Yesterday a debate brewed on Twitter which I think is worth continuing in a less restrictive format.
It started with me, having skimmed UNDP’s RFP document for a new AIMS in Somalia, commenting
No mention in TOR of AIMS integrating with other budget, finance or line ministry systems.
Mark Brough
It’s mentioned on p54: “Export for budget process including relevant CoA coding and filtered by on/off-treasury”
matmaxgeds
Report choices best understood via p27-29 of the underlying study: http://bit.ly/2wMumOK includes budget, finance, line Mins + many others
Bill Anderson
I don’t think export and integration are the same thing. I see matmaxgeds that the underlying study refers to ‘budget integration’
Joshua Powell
Big challenge is integration requires 2-way collab. Often budget system/team either not ready/interested in integration. Politics matter.

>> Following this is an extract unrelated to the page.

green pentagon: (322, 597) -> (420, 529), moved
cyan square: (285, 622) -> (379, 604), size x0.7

And typically push for integration comes more from external partner (or AIMS team) w/out buy-in or resources twinned on budget side.
Mark Brough
Yes. Plus, there are conceptual / linguistic gaps. AIMS/IFMIS teams not always talking about same thing even when they use the same words
Bill Anderson
Using politics, capacity, ignorance as excuses for building unsustainable systems doesn’t wash
Joshua Powell
Respectfully, ignoring politics is often the biggest cause of unsustainable systems. 1st FMIS trip I took, budget team refused all mtings.

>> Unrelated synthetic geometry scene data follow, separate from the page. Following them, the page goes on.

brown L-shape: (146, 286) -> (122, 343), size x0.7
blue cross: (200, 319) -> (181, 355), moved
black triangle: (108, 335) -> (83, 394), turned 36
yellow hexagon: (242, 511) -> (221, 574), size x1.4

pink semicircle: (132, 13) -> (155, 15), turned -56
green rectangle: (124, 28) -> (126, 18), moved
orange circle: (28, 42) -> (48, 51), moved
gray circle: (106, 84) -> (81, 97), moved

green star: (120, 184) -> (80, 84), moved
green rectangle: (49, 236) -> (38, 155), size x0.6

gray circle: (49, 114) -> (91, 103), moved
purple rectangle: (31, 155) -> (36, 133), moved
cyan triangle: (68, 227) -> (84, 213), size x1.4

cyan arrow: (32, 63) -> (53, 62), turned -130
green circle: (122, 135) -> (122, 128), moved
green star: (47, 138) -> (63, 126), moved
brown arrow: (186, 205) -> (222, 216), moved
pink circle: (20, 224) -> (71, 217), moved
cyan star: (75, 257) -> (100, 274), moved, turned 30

Incentives, ownership, ARE systems, tech can a tool w/in systems. Same tech can suc/fail based on the political system in which it operates.
Aria Grabowski
Trick is to find a way to get buy in and support for system integration so the politics shift. Nobody said it would be easy
It seems to me that Mark Brough , matmaxgeds and Joshua Powell - who are engaged in developing AIMS - take a pragmatic approach to system design. This approach is influenced by all the constraints they make above.

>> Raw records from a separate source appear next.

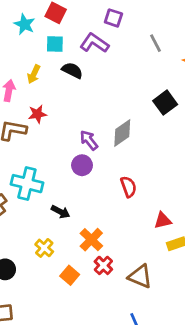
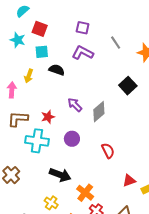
purple L-shape: (94, 43) -> (83, 53), moved
red star: (37, 114) -> (48, 117), moved
purple arrow: (89, 140) -> (75, 105), moved
cyan cross: (27, 184) -> (37, 141), moved
black arrow: (60, 212) -> (60, 175), size x1.5
red triangle: (163, 220) -> (129, 181), moved

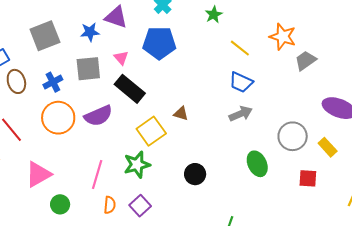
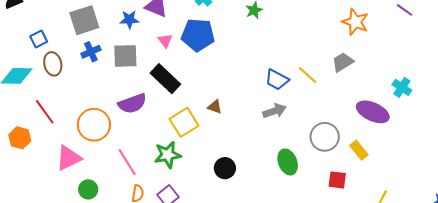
orange star: (283, 37) -> (355, 22), moved
yellow line: (240, 48) -> (308, 75), moved
pink triangle: (121, 58) -> (165, 41), moved
blue cross: (53, 82) -> (91, 52), moved
orange circle: (58, 118) -> (94, 125), moved
pink line: (97, 175) -> (127, 162), turned -52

My view is that this matter has nothing to do with IATI, or aid, but with the development of sustainable systems. In my view the argument for building the architecture for the integration of AIMS (with budget, finance and line ministry systems) now is no different from the argument for the need of long-term investments in registry and administrative systems in general.
I see the reliance on standalone AIMS in the same light as the current reliance in many development countries on household surveys for all their socio-economic statistics: quick fixes diverting the limited resources available away from more sustainable solutions.
Hi Bill Anderson - I think we’ve reached a point of near total agreement This is why we’ve invested heavily in the AMP API over the past 2 years, in anticipation of great future demand - happy to chat more about that on a call.